У них было два адреса: Татьяны Яковлевой, подруги и бывшей соперницы Лили Брик, и Бродского, который члены андеграунда передавали как благословение каждому эмигранту, отправлявшемуся в Нью-Йорк, подобно тому как бедного крестьянина из Бретани или Оверни, рискнувшего попытать счастья в Париже, снабжают адресом какого-нибудь кузена, о котором ходят слухи, что он удачно устроился. Бродский, изгнанный из страны за три года до них, стал любимчиком всей интеллектуальной номенклатуры Запада – от Октавио Паса до Сьюзен Сонтаг. Он немало сделал для того, чтобы открыть глаза своим новым друзьям, по-прежнему сочувствующим левым идеям, на истинную сущность советского режима, и его позиций не ослабил даже триумфальный приезд Солженицына, потому что бородатый диссидент был суров и неприступен, тогда как Бродский, с его внешностью а-ля профессор Нимбус [18] , оказался непревзойденным мастером поэтического дискурса и приятелем всех великих мира сего. Беседа с ним, как с Хорхе Луисом Борхесом, превратилась в особый литературный жанр. Легендарный ресторан «Русский самовар» на 52-й улице Манхэттена до сих пор гордится тем, что нобелевский лауреат был его крестным отцом. Русские эмигранты в Нью-Йорке уважительно называли его начальником, так же, как, к слову сказать, называли Сталина чекисты.
18
Профессор Нимбус – главный герой серии графических романов, придуманный американским иллюстратором Майклом Слоаном.
Взяв трубку, Бродский не сразу вспомнил, что за Эдуард ему звонит: к нему приходит слишком много русских, не говорящих по-английски; однако он согласился встретиться в чайном салоне на Ист-Виллидж, уютном местечке в европейском стиле, где царил приятный полумрак, располагавший к неторопливым беседам о литературе в стиле «что тебе больше нравится: Достоевский или Толстой, Ахматова или Цветаева» – излюбленный вид спорта Бродского. Наш Эдуард, как и квартиры старой московской интеллигенции, терпеть не мог такого рода заведений, и ситуация стала еще мрачнее, когда он обнаружил, что алкогольных напитков здесь не подают. К счастью, с ним была Елена. Бродский любит хорошеньких женщин, она его очаровала – не особо и стараясь, как она потом подчеркивала, – и они начинают разговаривать, все более и более оживляясь. Эдуард сидит рядом, наблюдая за поэтом.
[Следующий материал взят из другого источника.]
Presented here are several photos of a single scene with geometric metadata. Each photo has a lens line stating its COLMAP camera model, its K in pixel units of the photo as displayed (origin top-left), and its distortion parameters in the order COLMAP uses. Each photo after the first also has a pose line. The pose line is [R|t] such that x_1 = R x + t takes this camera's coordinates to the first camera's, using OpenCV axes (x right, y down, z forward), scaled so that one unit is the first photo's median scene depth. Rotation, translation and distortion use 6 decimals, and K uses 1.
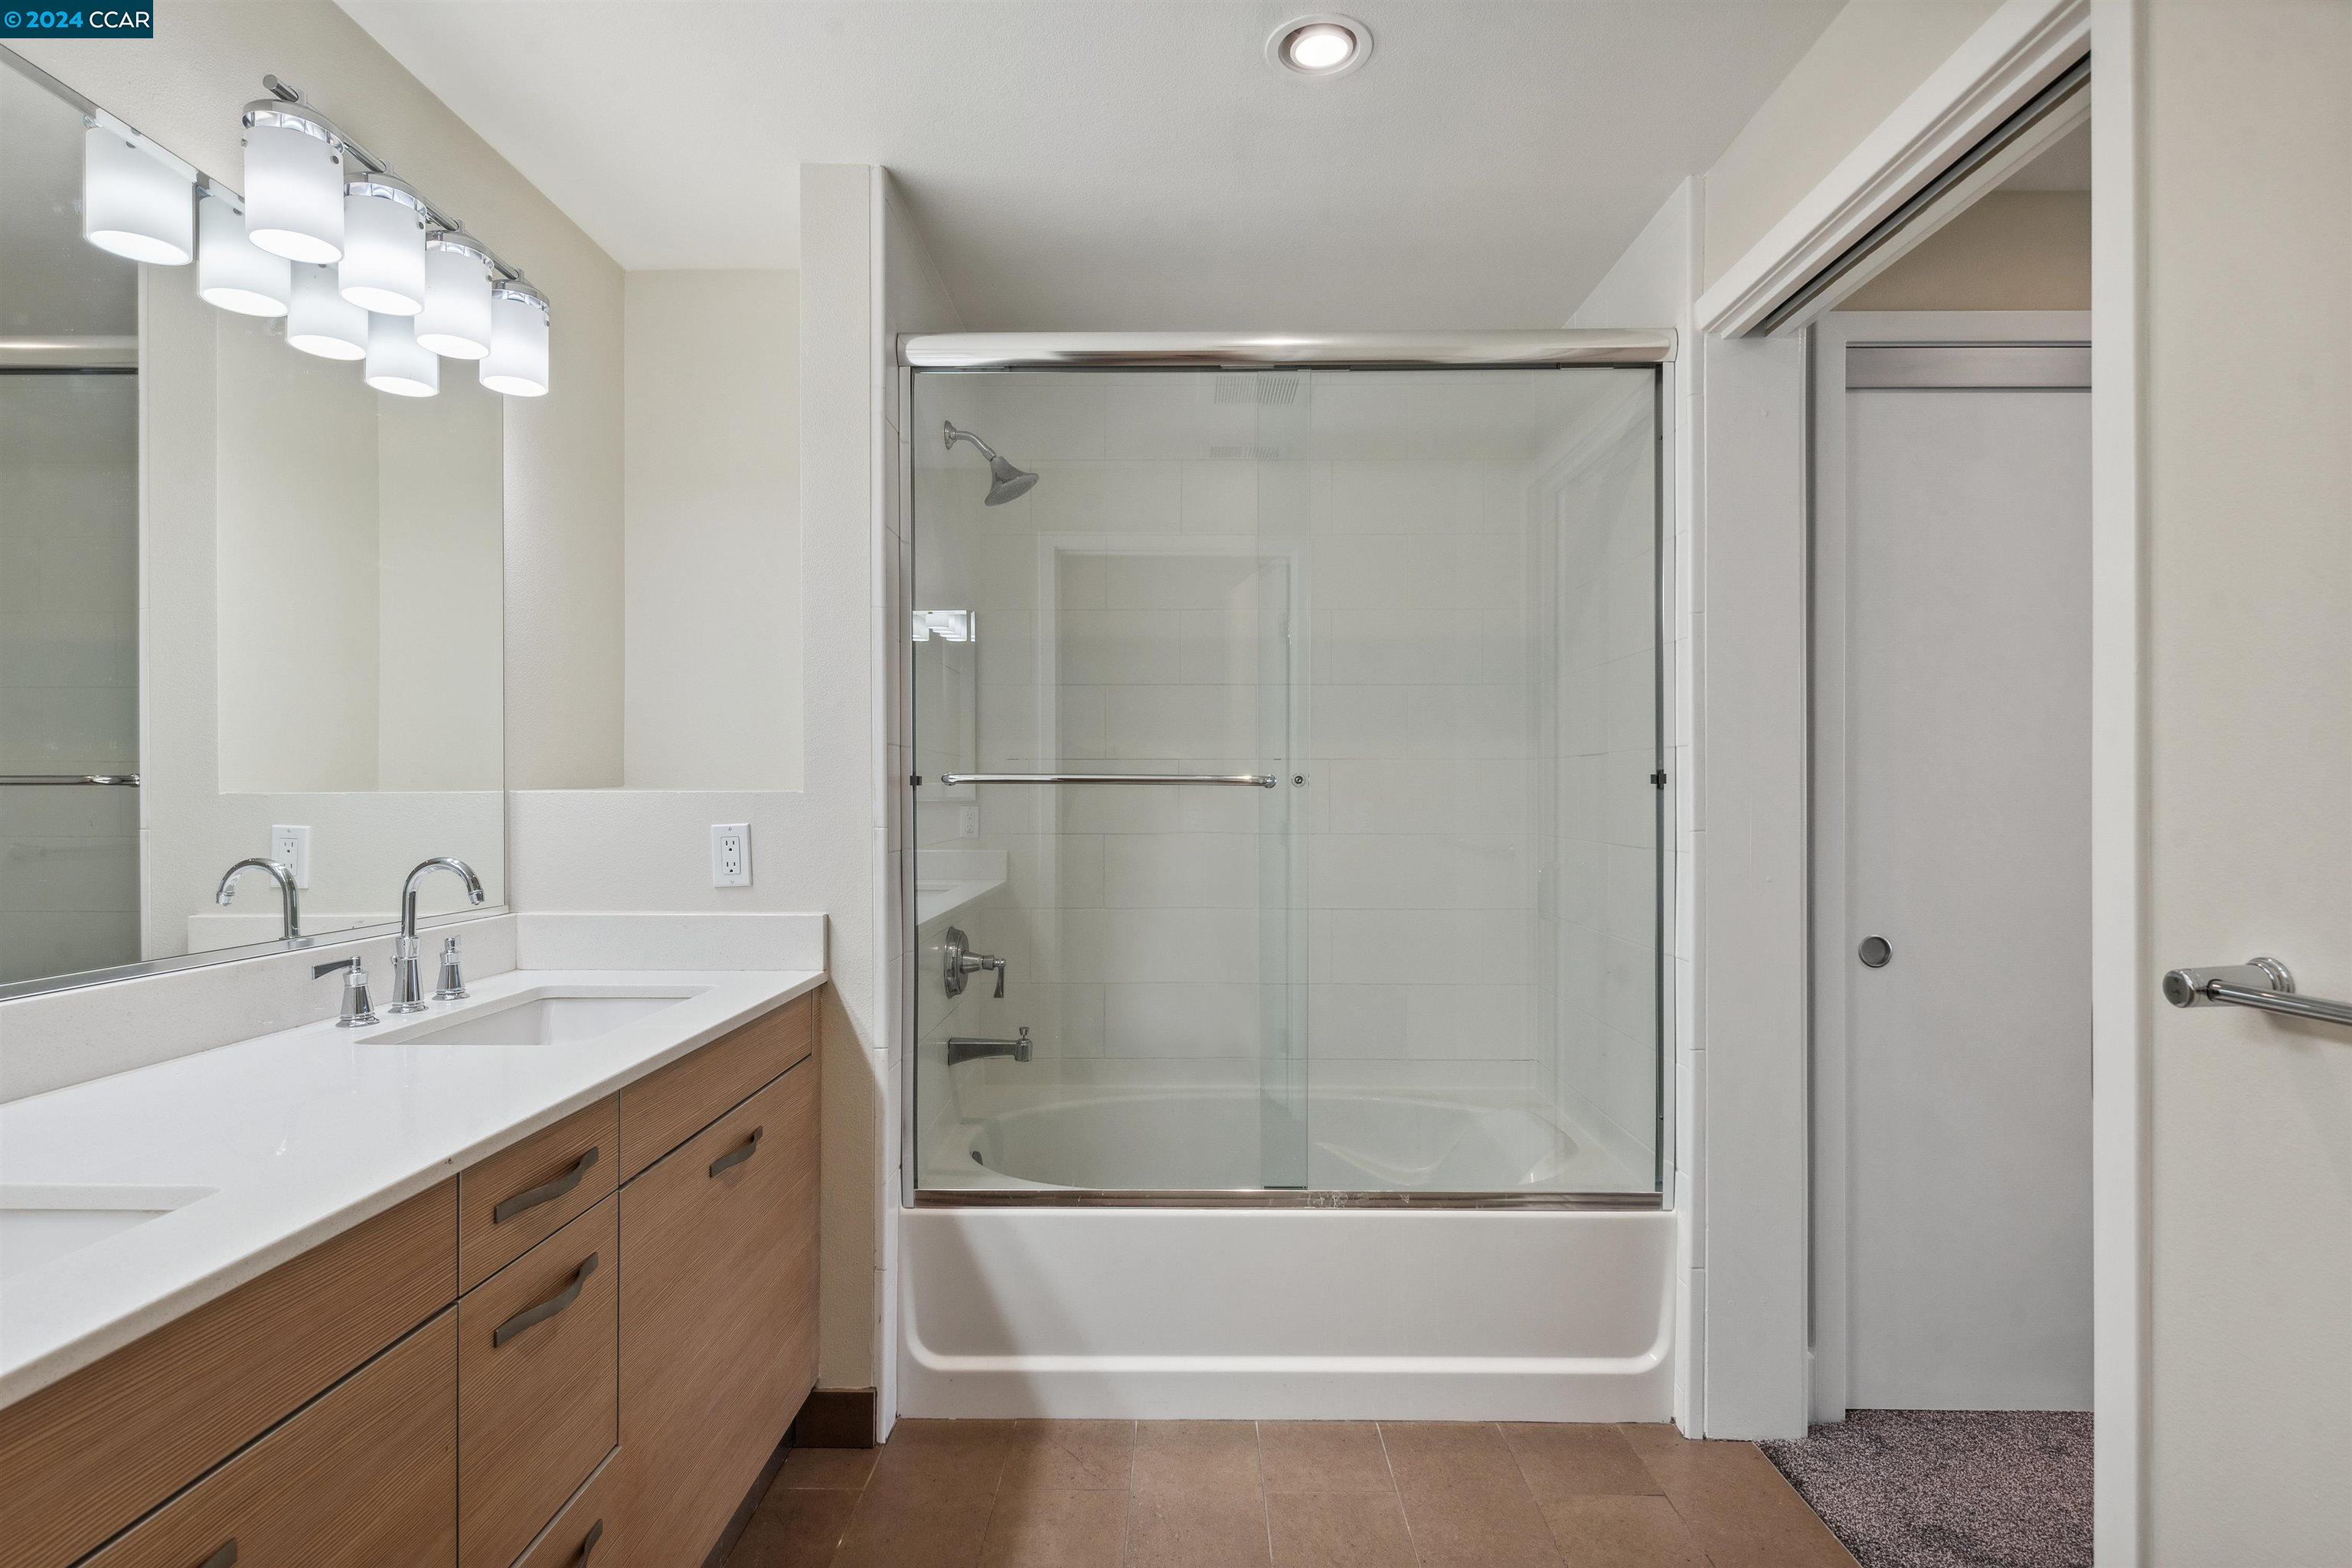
lens RADIAL K [[1161.8, 0, 1173.5], [0, 1161.8, 804.0], [0, 0, 1]] dist [0.009744, -0.002125]
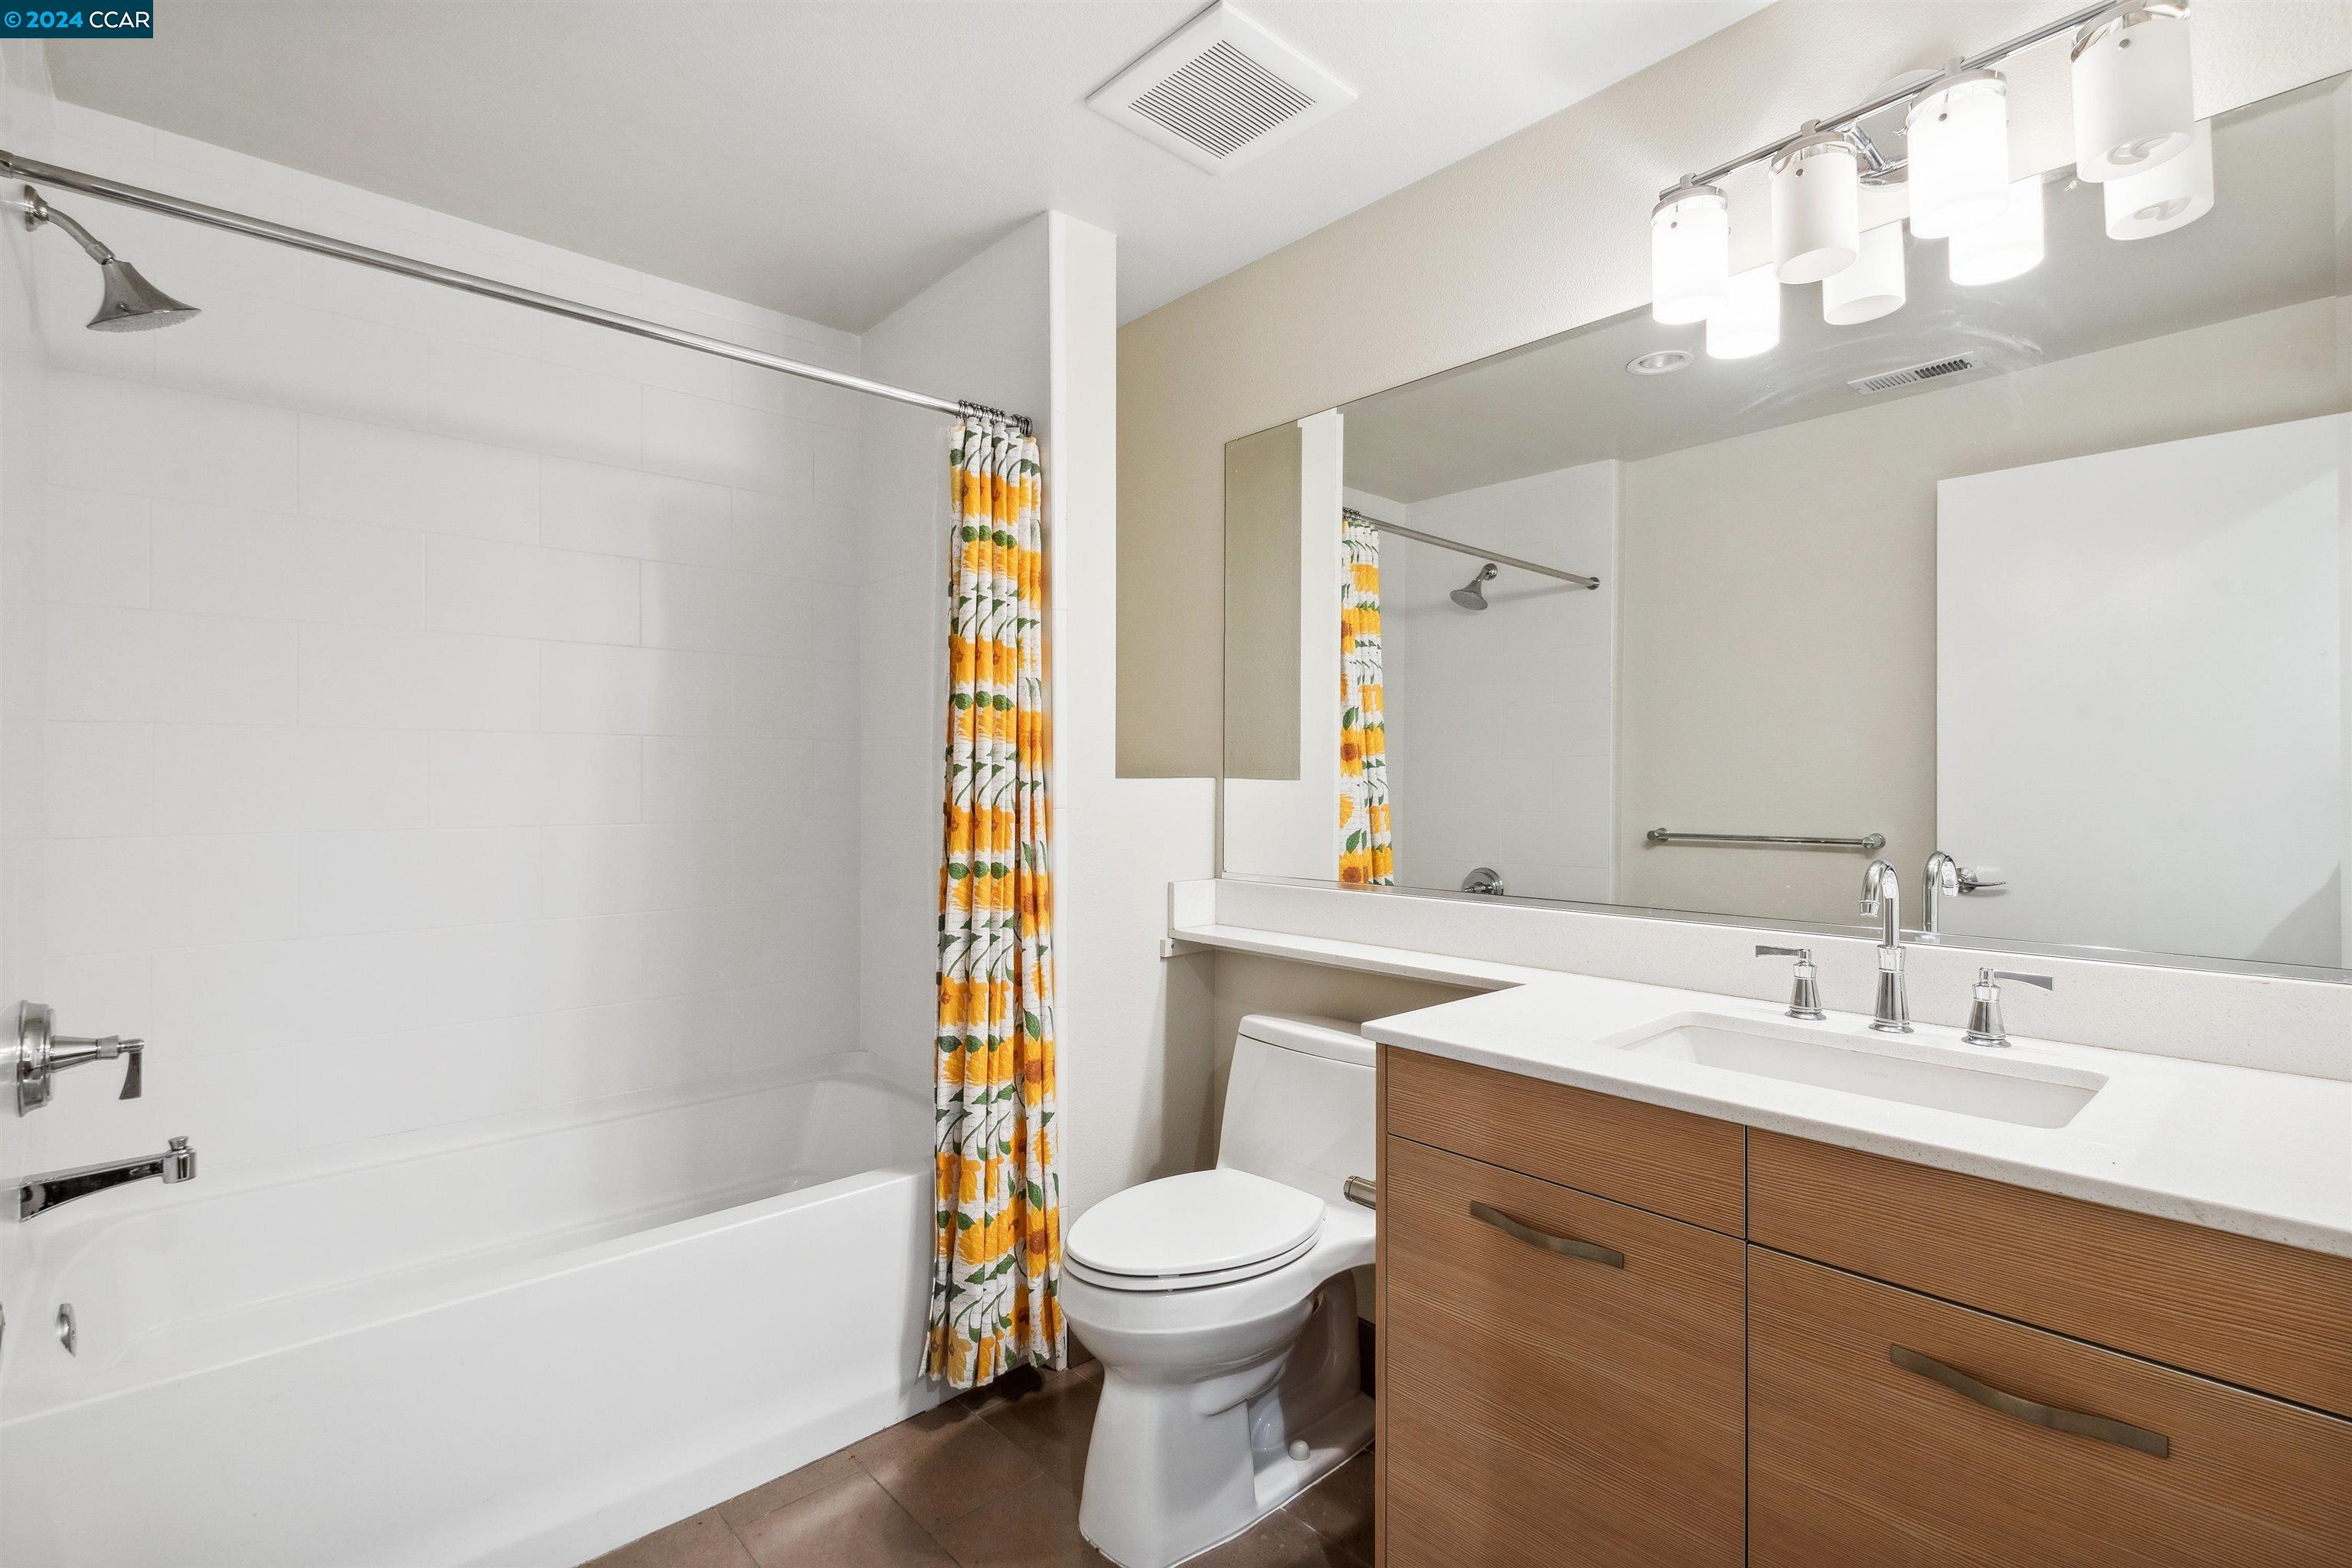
lens RADIAL K [[1148.8, 0, 1181.0], [0, 1148.8, 769.1], [0, 0, 1]] dist [0.005746, 0.000576]
pose [[-0.729687, -0.008275, -0.683732, 0.245339], [-0.003992, 0.999961, -0.007842, -0.005463], [0.683770, -0.002993, -0.729691, 1.022058]]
Взлохмаченная рыжая шевелюра уже начинает седеть, он курит и беспрерывно кашляет. Говорят, у него неважное здоровье, слабое сердце. Трудно поверить, что ему нет и сорока, со стороны кажется, что лет на пятнадцать больше, и хотя Эдуард моложе совсем ненамного, он чувствует себя неугомонным дитятей рядом с умудренным стариком. Со стариком хитрым, кстати сказать; да, добродушным, да, гораздо более доступным, чем в Москве, но за его добродушием прячется снисходительность успешного человека, знающего к тому же, что, если этого новичка смоет волной, тут же появятся другие, но им придется немало поработать веслами на своей жалкой посудине, чтобы его догнать и вытолкнуть из каюты первого класса.